SAN FRANCISCO -- The various seminars and exhibits at the computer security show here occupy not only an entire wing of the Moscone Convention Center, but also the 15 movie theaters across the street at Sony's Metreon entertainment complex.
The RSA Conference is huge; and its size is a testament to the fact that, given the increasing cost of computerized mischief, tech firms are starting to devote serious money to securing their data.
But convincing people to be more careful with their computers, and convincing them to be more respectful of intellectual property, might be the only way to add any lasting strength to a network, security experts said.
Some experts are suggesting seemingly drastic, though not very technically sophisticated, ways of protecting data. They include "locking up" employees' computers so that viruses don't spread through an organization, and "scaring" the people who use pirated software -- rather than the pirates who distribute it -- to halt the spread of cracked programs.
"This is a technical conference, and I'd like to tell you some technical ways to prevent cracking software," said Robert Baldwin, a security consultant (and former cracker) who was demonstrating how easy it is for even middling crackers to break the fancy anti-piracy schemes in most commercial software. "But at best, you can write software that would take a day to crack instead of an hour."
So if combating the crackers is a losing proposition, what's the answer? "Scaring the users of pirated software," Baldwin said.
If software companies see that a person is coming to their site after having just visited a site that offers a crack, the company "should display a message saying they know about it." Or, if the company notices that many different users are entering in the same registration code for an application, the company should send each user a message saying that something fishy is going on.
"Some companies are already doing this, and they're having some success with it," Baldwin said.
Basically, Baldwin was proposing that companies interested in securing their programs attack the source of the problem -- the people willing to download cracked software -- instead of only going after the crackers.
It's a novel tack, and it might work, since the regular users cause many of the problems, as some here noted. Not only do they download pirated software and music: They also install "untrusted" software, they click on all the attachments that come into their mailboxes, they don't take the time to install security patches and they choose the password "password" to secure their banking data.

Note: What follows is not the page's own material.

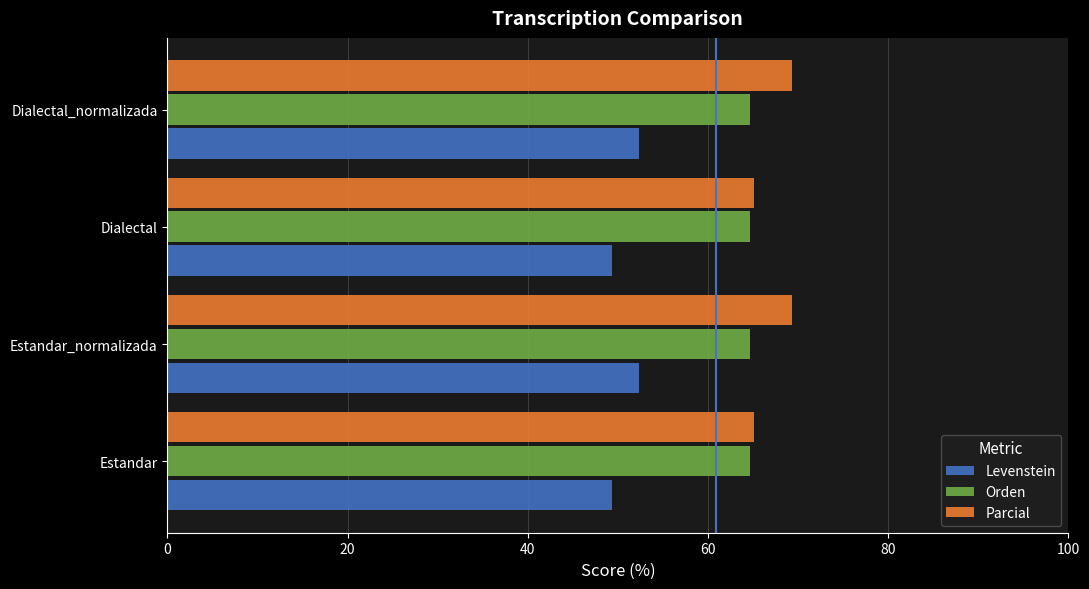

What is the sum of the Orden values at Estandar_normalizada and Dialectal?

129.3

That concern came up on Tuesday at RSA when Jim Roskind, the chief scientist of AOL Time Warner who once worked on security for Netscape Navigator, was asked about the many features the company added to the browser that gave users the chance to surf insecurely. "You guys added Javascript," the questioner said accusingly. Javascript and similar scripting languages from Microsoft have been one of the main ways that viruses have passed through the Internet: the Love Bug and Anna Kournikova viruses were scripts.

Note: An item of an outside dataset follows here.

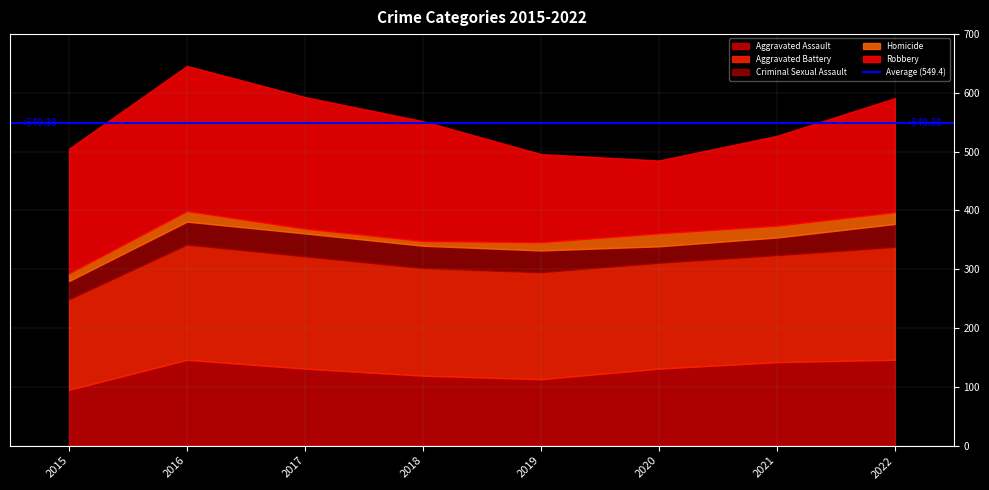

How many interior local peaks does the Aggravated Assault series have?

1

"I fear the question is a little bit political," Roskind said. "But you know why we added it. We did it for the users, because users wanted it." And users did like scripts -- it allowed fun things, like pop-up menus and funny messages when you rolled over a part of the screen.
When various security problems did eventually occur with scripting languages, people were repeatedly told how to shut down scripting support in their browsers -- but the problems kept popping up, indicating that folks weren't really paying attention.
The new approach in security is to let administrators take over the security measures for users. For example, the "Professional Edition" of the upcoming version of Windows, which was being displayed here on the expo floor, will feature controls to let IT people "lock down" employee desktops.
If an IT manager specifies it, an employee can be prohibited from downloading software, from installing new programs and -- especially handy -- from running VBS scripts that come in via e-mail.
It's a nice set of features, and could work well in preventing Love Bug-like disasters. But one can guess that employees will grumble if their administrators prevent them from clicking on attachments, especially ones that look like they're coming from a friend who just wants to say she loves you.
Worse, the "Home Edition" of Windows XP -- the one that will likely be shipped with all new PCs sold -- won't have the feature to prevent people from running attachments. By default, it will run scripts.
Why? "We think that's a policy decision," said a Microsoft rep, meaning that, well, people would get mad if they couldn't run their attachments. "There really is no solution for home users just yet," he said.
(Of course, there is a solution: People can turn off the scripts by themselves. But we've seen how well that works.)
And that, in the end, is the real problem. Few companies want to upset users by making things too difficult for them, and by restricting access to "fun stuff" over concerns of security.
Even Baldwin, who advocates "scaring users," admits that his go-after-the-people approach might backfire for the company.
"It makes the firm look bad," he said.